The payoffs resulting from an action are as follows:
+1000 if the gold is picked up;
-1000 if the agent enters a room containing a pit or the wumpus;
-10 if an arrow was shot;
-1 for other action.
You must implement your exploration in a format similar to assignment 1 but this time
using the knowledge base. As your agent explores the Wumpus world, it adds percepts to
the KB and performs inference on the KB to determine if neighboring rooms (the fringe)
are safe. You might consider prioritizing the safety of the fringe rooms. In particular you
must
a) Write a function that identifies the set of possible actions from each given cell
b) Write a function that takes the current world state and an action of the agent, and
returns the new world state and a payoff resulting from the action.

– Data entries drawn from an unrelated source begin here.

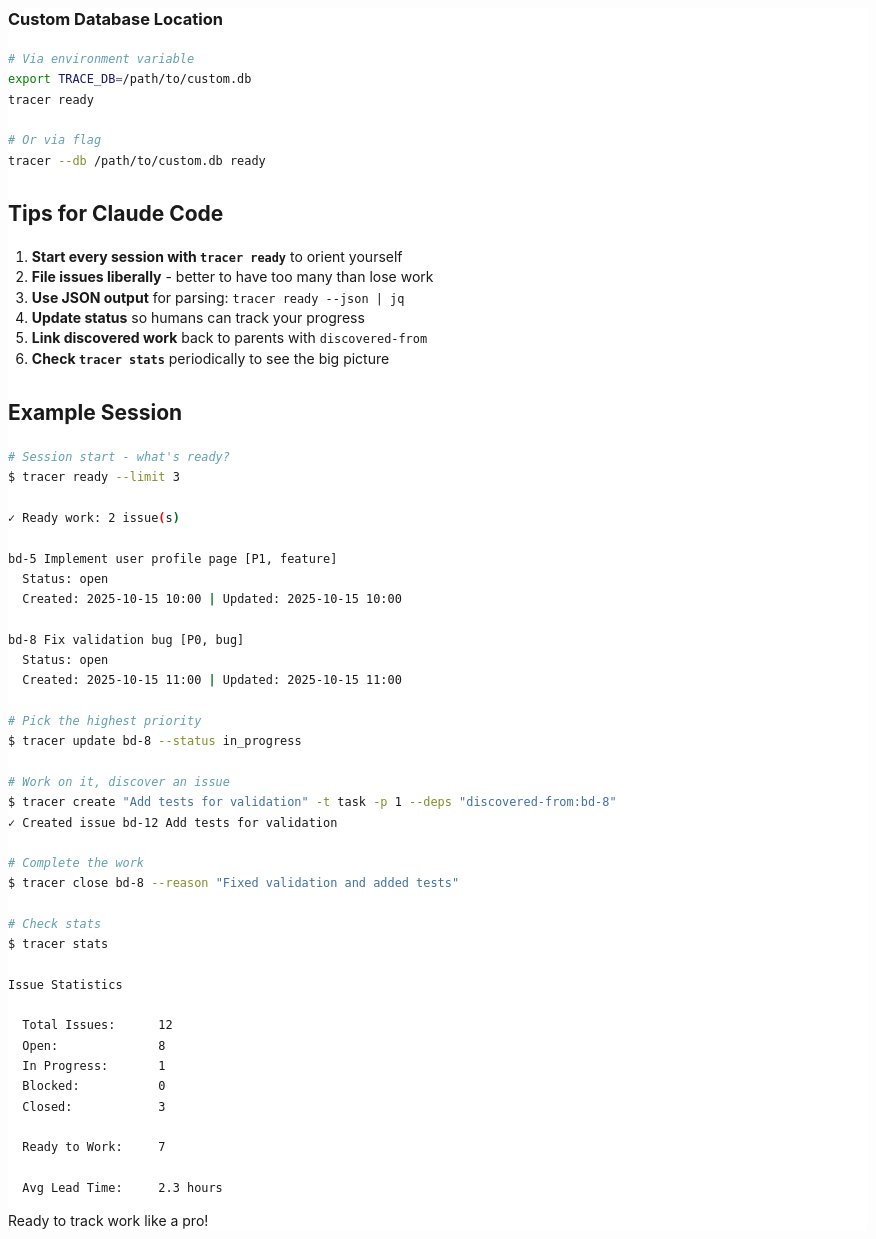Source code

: ### Custom Database Location

```bash
# Via environment variable
export TRACE_DB=/path/to/custom.db
tracer ready

# Or via flag
tracer --db /path/to/custom.db ready
```

## Tips for Claude Code

1. **Start every session with `tracer ready`** to orient yourself
2. **File issues liberally** - better to have too many than lose work
3. **Use JSON output** for parsing: `tracer ready --json | jq`
4. **Update status** so humans can track your progress
5. **Link discovered work** back to parents with `discovered-from`
6. **Check `tracer stats`** periodically to see the big picture

## Example Session

```bash
# Session start - what's ready?
$ tracer ready --limit 3

✓ Ready work: 2 issue(s)

bd-5 Implement user profile page [P1, feature]
  Status: open
  Created: 2025-10-15 10:00 | Updated: 2025-10-15 10:00

bd-8 Fix validation bug [P0, bug]
  Status: open
  Created: 2025-10-15 11:00 | Updated: 2025-10-15 11:00

# Pick the highest priority
$ tracer update bd-8 --status in_progress

# Work on it, discover an issue
$ tracer create "Add tests for validation" -t task -p 1 --deps "discovered-from:bd-8"
✓ Created issue bd-12 Add tests for validation

# Complete the work
$ tracer close bd-8 --reason "Fixed validation and added tests"

# Check stats
$ tracer stats

Issue Statistics

  Total Issues:      12
  Open:              8
  In Progress:       1
  Blocked:           0
  Closed:            3

  Ready to Work:     7

  Avg Lead Time:     2.3 hours
```

Ready to track work like a pro!
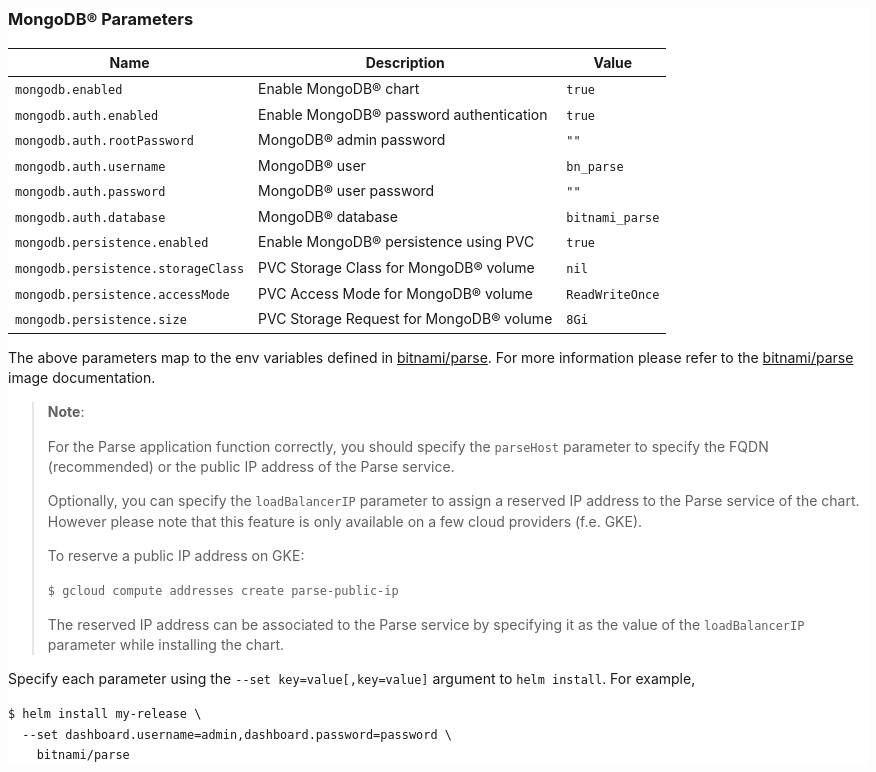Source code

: 
### MongoDB&reg; Parameters

| Name                               | Description                                 | Value           |
| ---------------------------------- | ------------------------------------------- | --------------- |
| `mongodb.enabled`                  | Enable MongoDB&reg; chart                   | `true`          |
| `mongodb.auth.enabled`             | Enable MongoDB&reg; password authentication | `true`          |
| `mongodb.auth.rootPassword`        | MongoDB&reg; admin password                 | `""`            |
| `mongodb.auth.username`            | MongoDB&reg; user                           | `bn_parse`      |
| `mongodb.auth.password`            | MongoDB&reg; user password                  | `""`            |
| `mongodb.auth.database`            | MongoDB&reg; database                       | `bitnami_parse` |
| `mongodb.persistence.enabled`      | Enable MongoDB&reg; persistence using PVC   | `true`          |
| `mongodb.persistence.storageClass` | PVC Storage Class for MongoDB&reg; volume   | `nil`           |
| `mongodb.persistence.accessMode`   | PVC Access Mode for MongoDB&reg; volume     | `ReadWriteOnce` |
| `mongodb.persistence.size`         | PVC Storage Request for MongoDB&reg; volume | `8Gi`           |


The above parameters map to the env variables defined in [bitnami/parse](http://github.com/bitnami/bitnami-docker-parse). For more information please refer to the [bitnami/parse](http://github.com/bitnami/bitnami-docker-parse) image documentation.

> **Note**:
>
> For the Parse application function correctly, you should specify the `parseHost` parameter to specify the FQDN (recommended) or the public IP address of the Parse service.
>
> Optionally, you can specify the `loadBalancerIP` parameter to assign a reserved IP address to the Parse service of the chart. However please note that this feature is only available on a few cloud providers (f.e. GKE).
>
> To reserve a public IP address on GKE:
>
> ```bash
> $ gcloud compute addresses create parse-public-ip
> ```
>
> The reserved IP address can be associated to the Parse service by specifying it as the value of the `loadBalancerIP` parameter while installing the chart.

Specify each parameter using the `--set key=value[,key=value]` argument to `helm install`. For example,

```console
$ helm install my-release \
  --set dashboard.username=admin,dashboard.password=password \
    bitnami/parse
```
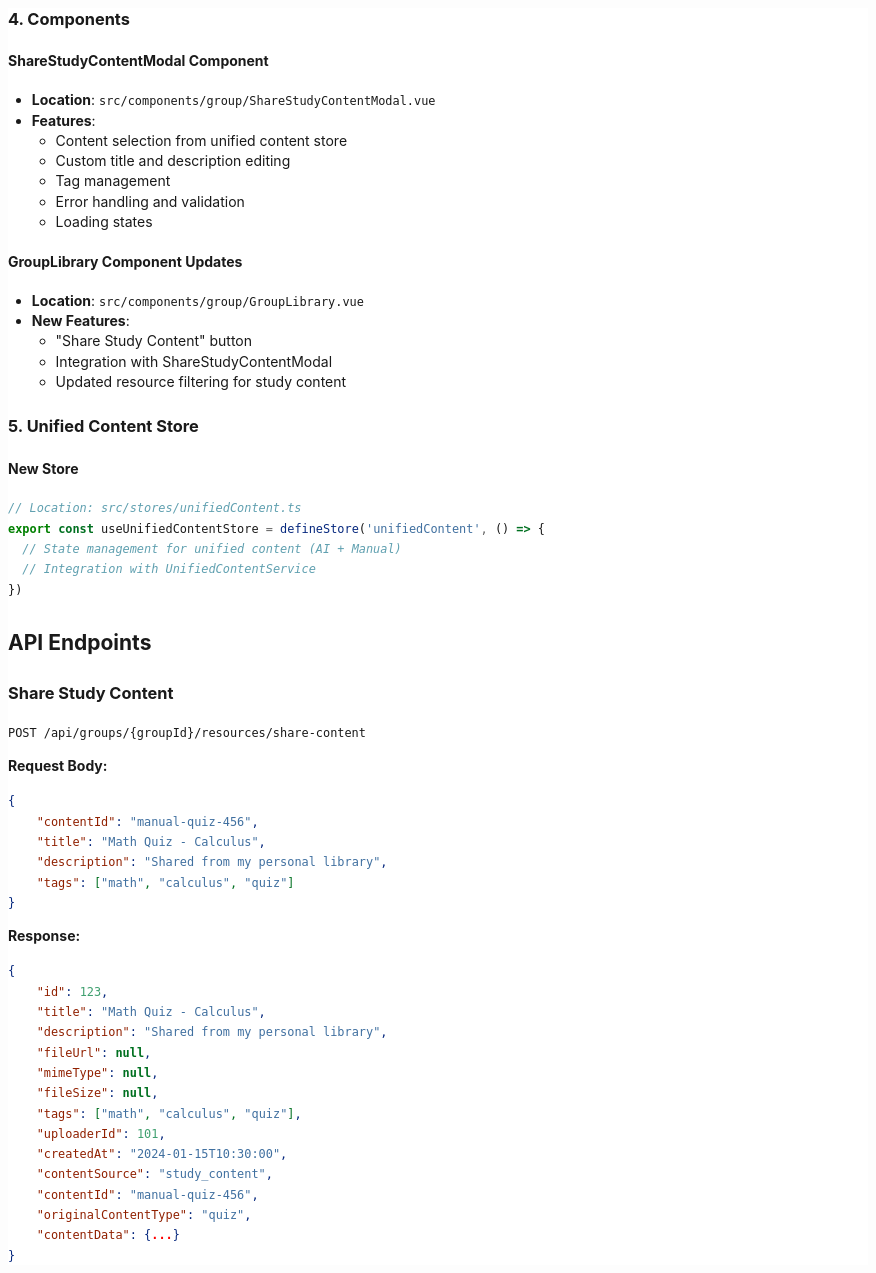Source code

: ### 4. Components

#### ShareStudyContentModal Component
- **Location**: `src/components/group/ShareStudyContentModal.vue`
- **Features**:
  - Content selection from unified content store
  - Custom title and description editing
  - Tag management
  - Error handling and validation
  - Loading states

#### GroupLibrary Component Updates
- **Location**: `src/components/group/GroupLibrary.vue`
- **New Features**:
  - "Share Study Content" button
  - Integration with ShareStudyContentModal
  - Updated resource filtering for study content

### 5. Unified Content Store

#### New Store
```typescript
// Location: src/stores/unifiedContent.ts
export const useUnifiedContentStore = defineStore('unifiedContent', () => {
  // State management for unified content (AI + Manual)
  // Integration with UnifiedContentService
})
```

## API Endpoints

### Share Study Content
```
POST /api/groups/{groupId}/resources/share-content
```

**Request Body:**
```json
{
    "contentId": "manual-quiz-456",
    "title": "Math Quiz - Calculus",
    "description": "Shared from my personal library",
    "tags": ["math", "calculus", "quiz"]
}
```

**Response:**
```json
{
    "id": 123,
    "title": "Math Quiz - Calculus",
    "description": "Shared from my personal library",
    "fileUrl": null,
    "mimeType": null,
    "fileSize": null,
    "tags": ["math", "calculus", "quiz"],
    "uploaderId": 101,
    "createdAt": "2024-01-15T10:30:00",
    "contentSource": "study_content",
    "contentId": "manual-quiz-456",
    "originalContentType": "quiz",
    "contentData": {...}
}
```
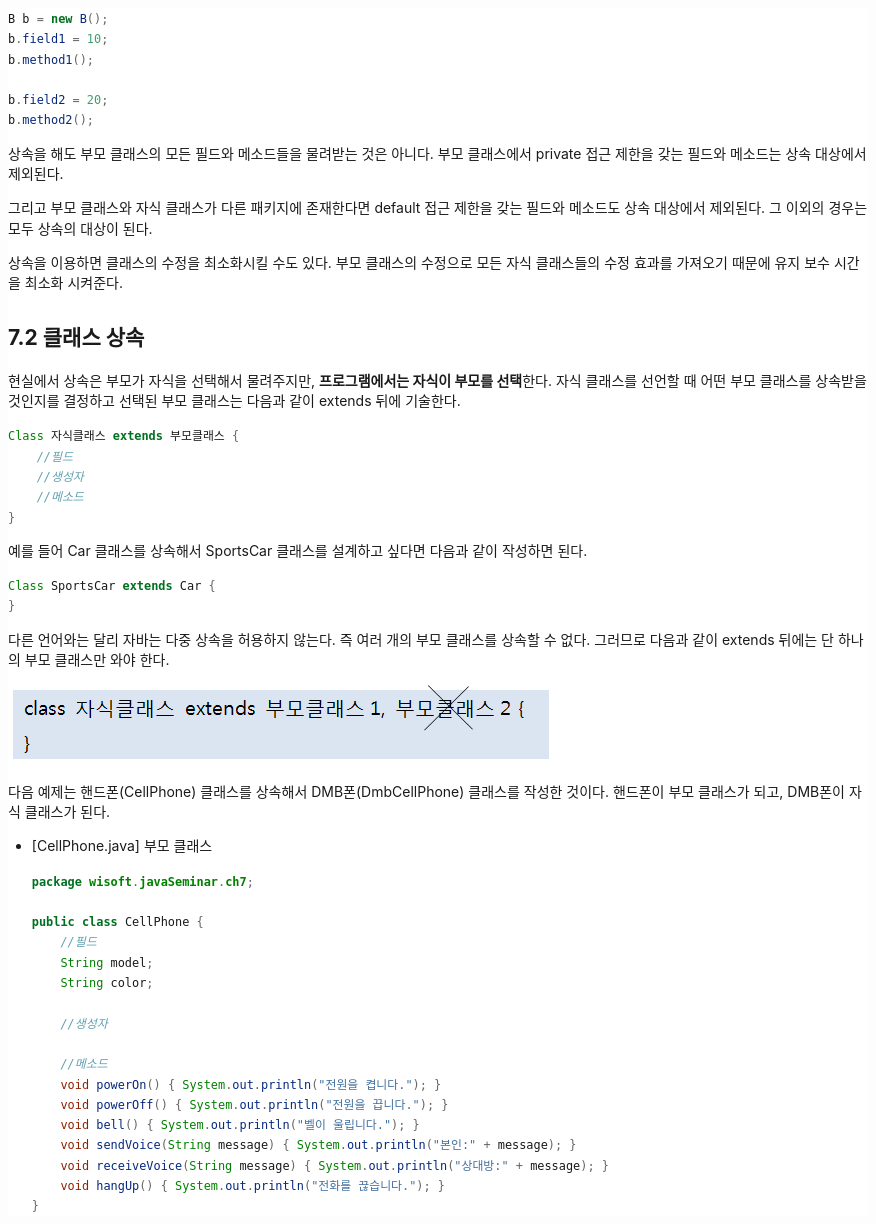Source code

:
```java
B b = new B();
b.field1 = 10;
b.method1();

b.field2 = 20;
b.method2();
```



  상속을 해도 부모 클래스의 모든 필드와 메소드들을 물려받는 것은 아니다. 부모 클래스에서 private 접근 제한을 갖는 필드와 메소드는 상속 대상에서 제외된다.

  그리고 부모 클래스와 자식 클래스가 다른 패키지에 존재한다면 default 접근 제한을 갖는 필드와 메소드도 상속 대상에서 제외된다.
그 이외의 경우는 모두 상속의 대상이 된다.

  상속을 이용하면 클래스의 수정을 최소화시킬 수도 있다. 부모 클래스의 수정으로 모든 자식 클래스들의 수정 효과를 가져오기 때문에 유지 보수 시간을 최소화 시켜준다.



## 7.2 클래스 상속

  현실에서 상속은 부모가 자식을 선택해서 물려주지만, <b>프로그램에서는 자식이 부모를 선택</b>한다.
자식 클래스를 선언할 때 어떤 부모 클래스를 상속받을 것인지를 결정하고 선택된 부모 클래스는 다음과 같이 extends 뒤에 기술한다.

```java
Class 자식클래스 extends 부모클래스 {
    //필드
    //생성자
    //메소드
}
```

  예를 들어 Car 클래스를 상속해서 SportsCar 클래스를 설계하고 싶다면 다음과 같이 작성하면 된다.

```java
Class SportsCar extends Car {    
}
```

  다른 언어와는 달리 자바는 다중 상속을 허용하지 않는다.
즉 여러 개의 부모 클래스를 상속할 수 없다. 그러므로 다음과 같이 extends 뒤에는 단 하나의 부모 클래스만 와야 한다.

<img src="./picture/ch7_3.png">

  다음 예제는 핸드폰(CellPhone) 클래스를 상속해서 DMB폰(DmbCellPhone) 클래스를 작성한 것이다. 핸드폰이 부모 클래스가 되고, DMB폰이 자식 클래스가 된다.

- [CellPhone.java] 부모 클래스

  ```java
  package wisoft.javaSeminar.ch7;
  
  public class CellPhone {
      //필드
      String model;
      String color;
  
      //생성자
  
      //메소드
      void powerOn() { System.out.println("전원을 켭니다."); }
      void powerOff() { System.out.println("전원을 끕니다."); }
      void bell() { System.out.println("벨이 울립니다."); }
      void sendVoice(String message) { System.out.println("본인:" + message); }
      void receiveVoice(String message) { System.out.println("상대방:" + message); }
      void hangUp() { System.out.println("전화를 끊습니다."); }
  }
  ```
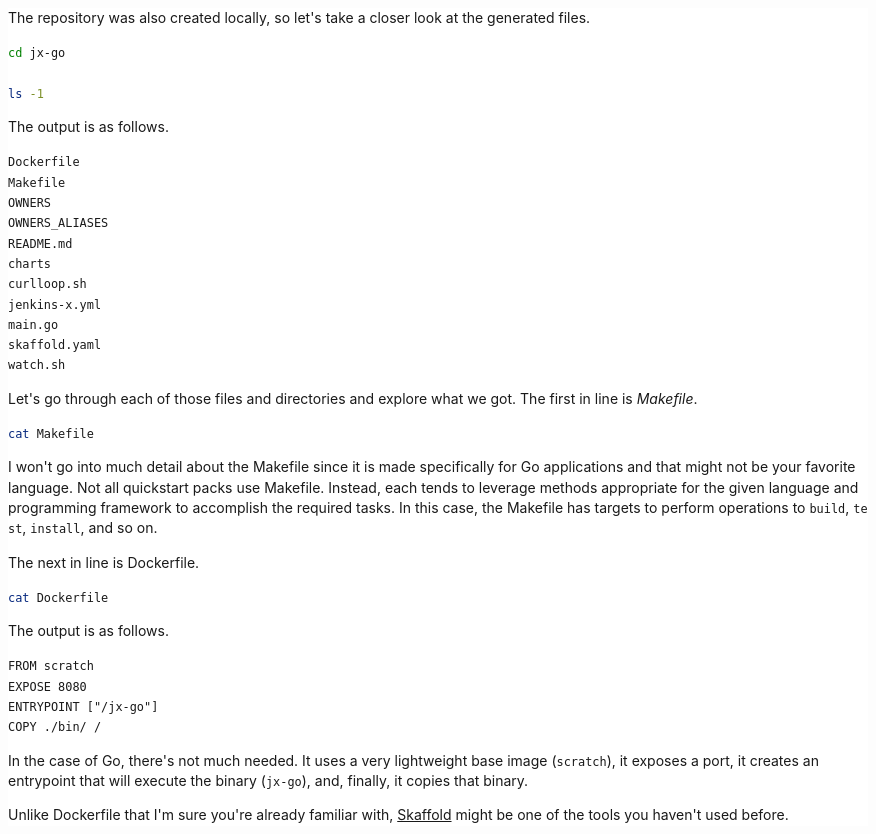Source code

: The repository was also created locally, so let's take a closer look at the generated files.

```bash
cd jx-go

ls -1
```

The output is as follows.

```
Dockerfile
Makefile
OWNERS
OWNERS_ALIASES
README.md
charts
curlloop.sh
jenkins-x.yml
main.go
skaffold.yaml
watch.sh
```

Let's go through each of those files and directories and explore what we got. The first in line is *Makefile*.

```bash
cat Makefile
```

I won't go into much detail about the Makefile since it is made specifically for Go applications and that might not be your favorite language. Not all quickstart packs use Makefile. Instead, each tends to leverage methods appropriate for the given language and programming framework to accomplish the required tasks. In this case, the Makefile has targets to perform operations to `build`, `test`, `install`, and so on.

The next in line is Dockerfile.

```bash
cat Dockerfile
```

The output is as follows.

```
FROM scratch
EXPOSE 8080
ENTRYPOINT ["/jx-go"]
COPY ./bin/ /
```

In the case of Go, there's not much needed. It uses a very lightweight base image (`scratch`), it exposes a port, it creates an entrypoint that will execute the binary (`jx-go`), and, finally, it copies that binary.

Unlike Dockerfile that I'm sure you're already familiar with, [Skaffold](https://github.com/GoogleContainerTools/skaffold) might be one of the tools you haven't used before.
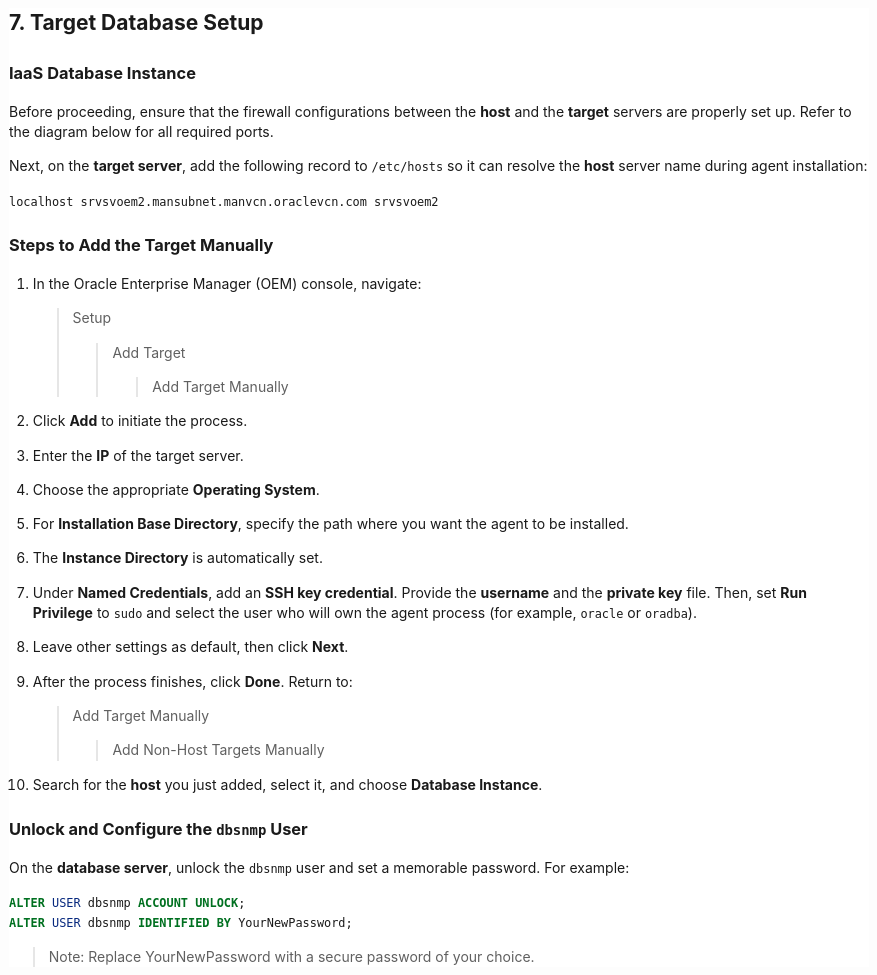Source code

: ## 7. Target Database Setup

### IaaS Database Instance

Before proceeding, ensure that the firewall configurations between the **host** and the **target** servers are properly set up. Refer to the diagram below for all required ports.

Next, on the **target server**, add the following record to `/etc/hosts` so it can resolve the **host** server name during agent installation:

```
localhost srvsvoem2.mansubnet.manvcn.oraclevcn.com srvsvoem2
```

### Steps to Add the Target Manually

1. In the Oracle Enterprise Manager (OEM) console, navigate:
    
    > Setup
    > 
    > 
    > > Add Target
    > > 
    > > 
    > > > Add Target Manually
    > > > 
2. Click **Add** to initiate the process.
3. Enter the **IP** of the target server.
4. Choose the appropriate **Operating System**.
5. For **Installation Base Directory**, specify the path where you want the agent to be installed.
6. The **Instance Directory** is automatically set.
7. Under **Named Credentials**, add an **SSH key credential**. Provide the **username** and the **private key** file. Then, set **Run Privilege** to `sudo` and select the user who will own the agent process (for example, `oracle` or `oradba`).
8. Leave other settings as default, then click **Next**.
9. After the process finishes, click **Done**. Return to:
    
    > Add Target Manually
    > 
    > 
    > > Add Non-Host Targets Manually
    > > 
10. Search for the **host** you just added, select it, and choose **Database Instance**.

### Unlock and Configure the `dbsnmp` User

On the **database server**, unlock the `dbsnmp` user and set a memorable password. For example:

```sql
ALTER USER dbsnmp ACCOUNT UNLOCK;
ALTER USER dbsnmp IDENTIFIED BY YourNewPassword;
```

> Note: Replace YourNewPassword with a secure password of your choice.
>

For each cell, before performing any operation, your agent must
1. Update the knowledge base based on its percepts and inferences
2. Determine which cells are safe using propositional inference
3. Determine if the current cell contains the goal.
Part 4
Run several simulations (10) of an exploration agent (the most intelligent you can think
of) with different environments and report the results of these simulations (payoffs,
Prof. Amal Zouaq, CSI4106 (F2017)
3
solution depth, Time, whether it is optimal, whether it is complete). The first reported
results should be the one of simulation 0 as depicted in the figure above.
You can decide to stop a simulation after a number of iterations without a solution.
You should run the simulations 10000 times to determine the average cumulative payoff
of your agent.
Example of exploration agents:
DumbAgent: The rules of the agent should be as follows:
(1) If the agent senses glitter in the current room, it should pick up the gold.
(2) If the agent did not shoot an arrow on the last time step, and the agent senses a
stench in the current room, it should shoot an arrow.
(3) Otherwise, the agent should choose one of the remaining three actions (turn
left, turn right, move forward) at random.
IntelligentAgent: You can optimize your agent by trying out different programs
and seeing which one produces the highest average cumulative payoff (over
10000 runs).
Submission:
You must submit a zip file of your code and report on Brightspace.
The report must:
briefly and clearly explain your exploration agent. For example, provide a ranked
list of condition-action rules (i.e., the top ranked rule is chosen if it applies). You
must also clearly explain the inference method(s) used by your agent by referring
to the algorithms seen in class.
provide the average cumulative payoff of your agent.
Marking guidelines
1- Working and correct implementation following the guidelines
2- Good programming practices (appropriate use of classes, methods, parameters,
comments, etc.)
3- Highest possible average cumulative payoff as compared to the class. The
dumbAgent will be assigned half the marks if correctly implemented.